ÓRALE’s volunteer-led mutual aid efforts in Long Beach and Wilmington provide free food weekly for residents in need, and they also offer a variety of mental health and wellness programming for the community to improve their collective mental health, all with the understanding that emboldening a community to speak up for themselves is only possible until basic needs are met.
ÓRALE also launched a new membership program on May 1 that will take folks through political education programs that will end in a graduation and give them access to membership specific programming. Any undocumented and immigrant adults living in the South Bay area are encouraged to join, and more information can be found on ÓRALE’s website.
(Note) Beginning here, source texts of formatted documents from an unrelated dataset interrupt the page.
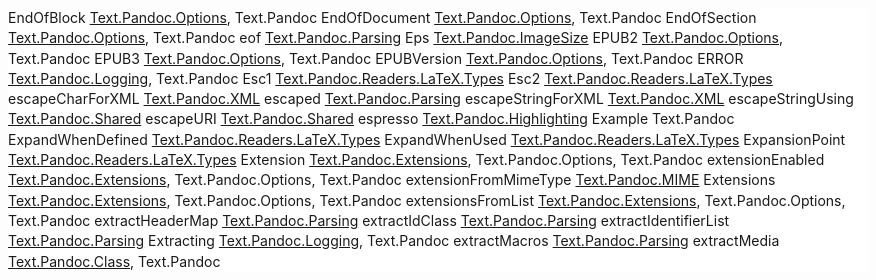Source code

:   EndOfBlock                                  [Text.Pandoc.Options](Text-Pandoc-Options.html#v:EndOfBlock "Text.Pandoc.Options"), Text.Pandoc
  EndOfDocument                               [Text.Pandoc.Options](Text-Pandoc-Options.html#v:EndOfDocument "Text.Pandoc.Options"), Text.Pandoc
  EndOfSection                                [Text.Pandoc.Options](Text-Pandoc-Options.html#v:EndOfSection "Text.Pandoc.Options"), Text.Pandoc
  eof                                         [Text.Pandoc.Parsing](Text-Pandoc-Parsing.html#v:eof "Text.Pandoc.Parsing")
  Eps                                         [Text.Pandoc.ImageSize](Text-Pandoc-ImageSize.html#v:Eps "Text.Pandoc.ImageSize")
  EPUB2                                       [Text.Pandoc.Options](Text-Pandoc-Options.html#v:EPUB2 "Text.Pandoc.Options"), Text.Pandoc
  EPUB3                                       [Text.Pandoc.Options](Text-Pandoc-Options.html#v:EPUB3 "Text.Pandoc.Options"), Text.Pandoc
  EPUBVersion                                 [Text.Pandoc.Options](Text-Pandoc-Options.html#t:EPUBVersion "Text.Pandoc.Options"), Text.Pandoc
  ERROR                                       [Text.Pandoc.Logging](Text-Pandoc-Logging.html#v:ERROR "Text.Pandoc.Logging"), Text.Pandoc
  Esc1                                        [Text.Pandoc.Readers.LaTeX.Types](Text-Pandoc-Readers-LaTeX-Types.html#v:Esc1 "Text.Pandoc.Readers.LaTeX.Types")
  Esc2                                        [Text.Pandoc.Readers.LaTeX.Types](Text-Pandoc-Readers-LaTeX-Types.html#v:Esc2 "Text.Pandoc.Readers.LaTeX.Types")
  escapeCharForXML                            [Text.Pandoc.XML](Text-Pandoc-XML.html#v:escapeCharForXML "Text.Pandoc.XML")
  escaped                                     [Text.Pandoc.Parsing](Text-Pandoc-Parsing.html#v:escaped "Text.Pandoc.Parsing")
  escapeStringForXML                          [Text.Pandoc.XML](Text-Pandoc-XML.html#v:escapeStringForXML "Text.Pandoc.XML")
  escapeStringUsing                           [Text.Pandoc.Shared](Text-Pandoc-Shared.html#v:escapeStringUsing "Text.Pandoc.Shared")
  escapeURI                                   [Text.Pandoc.Shared](Text-Pandoc-Shared.html#v:escapeURI "Text.Pandoc.Shared")
  espresso                                    [Text.Pandoc.Highlighting](Text-Pandoc-Highlighting.html#v:espresso "Text.Pandoc.Highlighting")
  Example                                     Text.Pandoc
  ExpandWhenDefined                           [Text.Pandoc.Readers.LaTeX.Types](Text-Pandoc-Readers-LaTeX-Types.html#v:ExpandWhenDefined "Text.Pandoc.Readers.LaTeX.Types")
  ExpandWhenUsed                              [Text.Pandoc.Readers.LaTeX.Types](Text-Pandoc-Readers-LaTeX-Types.html#v:ExpandWhenUsed "Text.Pandoc.Readers.LaTeX.Types")
  ExpansionPoint                              [Text.Pandoc.Readers.LaTeX.Types](Text-Pandoc-Readers-LaTeX-Types.html#t:ExpansionPoint "Text.Pandoc.Readers.LaTeX.Types")
  Extension                                   [Text.Pandoc.Extensions](Text-Pandoc-Extensions.html#t:Extension "Text.Pandoc.Extensions"), Text.Pandoc.Options, Text.Pandoc
  extensionEnabled                            [Text.Pandoc.Extensions](Text-Pandoc-Extensions.html#v:extensionEnabled "Text.Pandoc.Extensions"), Text.Pandoc.Options, Text.Pandoc
  extensionFromMimeType                       [Text.Pandoc.MIME](Text-Pandoc-MIME.html#v:extensionFromMimeType "Text.Pandoc.MIME")
  Extensions                                  [Text.Pandoc.Extensions](Text-Pandoc-Extensions.html#t:Extensions "Text.Pandoc.Extensions"), Text.Pandoc.Options, Text.Pandoc
  extensionsFromList                          [Text.Pandoc.Extensions](Text-Pandoc-Extensions.html#v:extensionsFromList "Text.Pandoc.Extensions"), Text.Pandoc.Options, Text.Pandoc
  extractHeaderMap                            [Text.Pandoc.Parsing](Text-Pandoc-Parsing.html#v:extractHeaderMap "Text.Pandoc.Parsing")
  extractIdClass                              [Text.Pandoc.Parsing](Text-Pandoc-Parsing.html#v:extractIdClass "Text.Pandoc.Parsing")
  extractIdentifierList                       [Text.Pandoc.Parsing](Text-Pandoc-Parsing.html#v:extractIdentifierList "Text.Pandoc.Parsing")
  Extracting                                  [Text.Pandoc.Logging](Text-Pandoc-Logging.html#v:Extracting "Text.Pandoc.Logging"), Text.Pandoc
  extractMacros                               [Text.Pandoc.Parsing](Text-Pandoc-Parsing.html#v:extractMacros "Text.Pandoc.Parsing")
  extractMedia                                [Text.Pandoc.Class](Text-Pandoc-Class.html#v:extractMedia "Text.Pandoc.Class"), Text.Pandoc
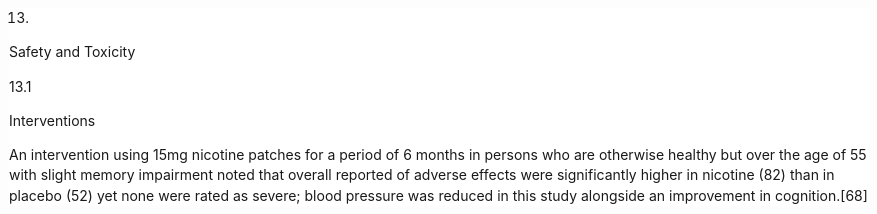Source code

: 13.

Safety and Toxicity

13.1

Interventions

An intervention using 15mg nicotine patches for a period of 6 months in persons who are otherwise healthy but over the age of 55 with slight memory impairment noted that overall reported of adverse effects were significantly higher in nicotine (82) than in placebo (52) yet none were rated as severe; blood pressure was reduced in this study alongside an improvement in cognition.[68]
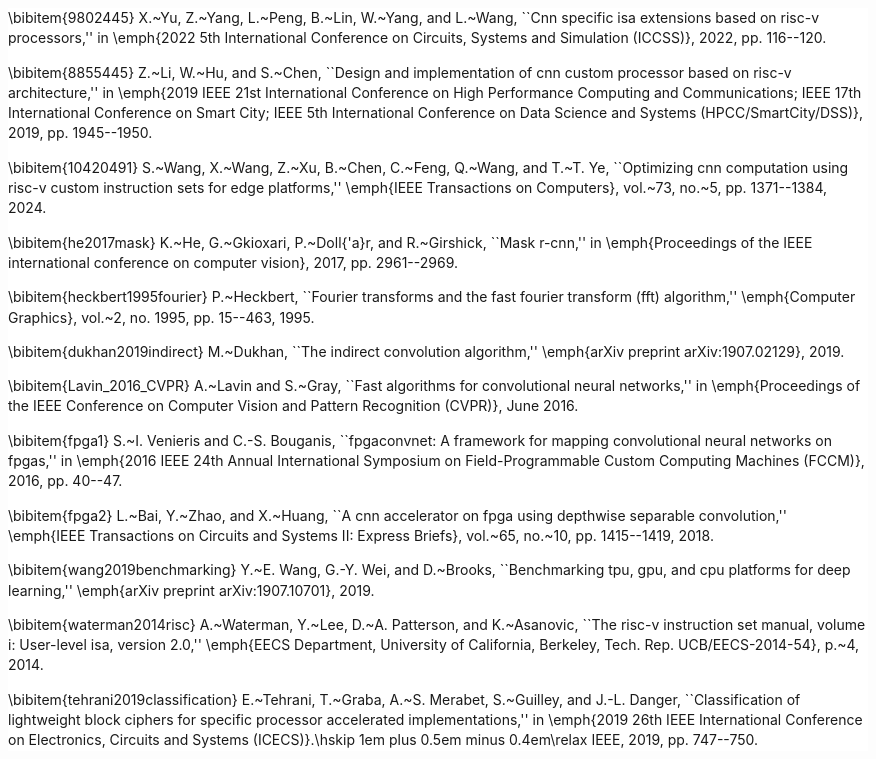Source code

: \bibitem{9802445}
X.~Yu, Z.~Yang, L.~Peng, B.~Lin, W.~Yang, and L.~Wang, ``Cnn specific isa extensions based on risc-v processors,'' in \emph{2022 5th International Conference on Circuits, Systems and Simulation (ICCSS)}, 2022, pp. 116--120.

\bibitem{8855445}
Z.~Li, W.~Hu, and S.~Chen, ``Design and implementation of cnn custom processor based on risc-v architecture,'' in \emph{2019 IEEE 21st International Conference on High Performance Computing and Communications; IEEE 17th International Conference on Smart City; IEEE 5th International Conference on Data Science and Systems (HPCC/SmartCity/DSS)}, 2019, pp. 1945--1950.

\bibitem{10420491}
S.~Wang, X.~Wang, Z.~Xu, B.~Chen, C.~Feng, Q.~Wang, and T.~T. Ye, ``Optimizing cnn computation using risc-v custom instruction sets for edge platforms,'' \emph{IEEE Transactions on Computers}, vol.~73, no.~5, pp. 1371--1384, 2024.

\bibitem{he2017mask}
K.~He, G.~Gkioxari, P.~Doll{\'a}r, and R.~Girshick, ``Mask r-cnn,'' in \emph{Proceedings of the IEEE international conference on computer vision}, 2017, pp. 2961--2969.

\bibitem{heckbert1995fourier}
P.~Heckbert, ``Fourier transforms and the fast fourier transform (fft) algorithm,'' \emph{Computer Graphics}, vol.~2, no. 1995, pp. 15--463, 1995.

\bibitem{dukhan2019indirect}
M.~Dukhan, ``The indirect convolution algorithm,'' \emph{arXiv preprint arXiv:1907.02129}, 2019.

\bibitem{Lavin_2016_CVPR}
A.~Lavin and S.~Gray, ``Fast algorithms for convolutional neural networks,'' in \emph{Proceedings of the IEEE Conference on Computer Vision and Pattern Recognition (CVPR)}, June 2016.

\bibitem{fpga1}
S.~I. Venieris and C.-S. Bouganis, ``fpgaconvnet: A framework for mapping convolutional neural networks on fpgas,'' in \emph{2016 IEEE 24th Annual International Symposium on Field-Programmable Custom Computing Machines (FCCM)}, 2016, pp. 40--47.

\bibitem{fpga2}
L.~Bai, Y.~Zhao, and X.~Huang, ``A cnn accelerator on fpga using depthwise separable convolution,'' \emph{IEEE Transactions on Circuits and Systems II: Express Briefs}, vol.~65, no.~10, pp. 1415--1419, 2018.

\bibitem{wang2019benchmarking}
Y.~E. Wang, G.-Y. Wei, and D.~Brooks, ``Benchmarking tpu, gpu, and cpu platforms for deep learning,'' \emph{arXiv preprint arXiv:1907.10701}, 2019.

\bibitem{waterman2014risc}
A.~Waterman, Y.~Lee, D.~A. Patterson, and K.~Asanovic, ``The risc-v instruction set manual, volume i: User-level isa, version 2.0,'' \emph{EECS Department, University of California, Berkeley, Tech. Rep. UCB/EECS-2014-54}, p.~4, 2014.

\bibitem{tehrani2019classification}
E.~Tehrani, T.~Graba, A.~S. Merabet, S.~Guilley, and J.-L. Danger, ``Classification of lightweight block ciphers for specific processor accelerated implementations,'' in \emph{2019 26th IEEE International Conference on Electronics, Circuits and Systems (ICECS)}.\hskip 1em plus 0.5em minus 0.4em\relax IEEE, 2019, pp. 747--750.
In this new chapter, the organization will continue to focus on issues at the local, state and federal levels, ranging from local campaigns like Keep Sithy Home, which is fighting to secure a pardon from Gov. Gavin Newsom to prevent the deportation of Cambodian Long Beach resident Sithy Bin, to the Health 4 All campaign, which advocates for universal health access for all immigrants nationwide.
Through four key areas of focus: immigrant justice, economic justice, health justice and power building, ÓRALE will ensure that its work is all-encompassing, because the immigrant experience is not just about immigration reform.
“Immigration reform is not something that looks foreseeable in the near future, so it’s about tackling the issues that affect Long Beach’s immigrant community on a daily basis,” Hernandez said.
ÓRALE hopes to empower the immigrant community in the South Bay to have the certainty that something better is possible and to ensure that they find ways to live a dignified life.
Editor’s note: This story has been updated to correct the name of the organization and to correct when Gaby Hernandez started at CSULB.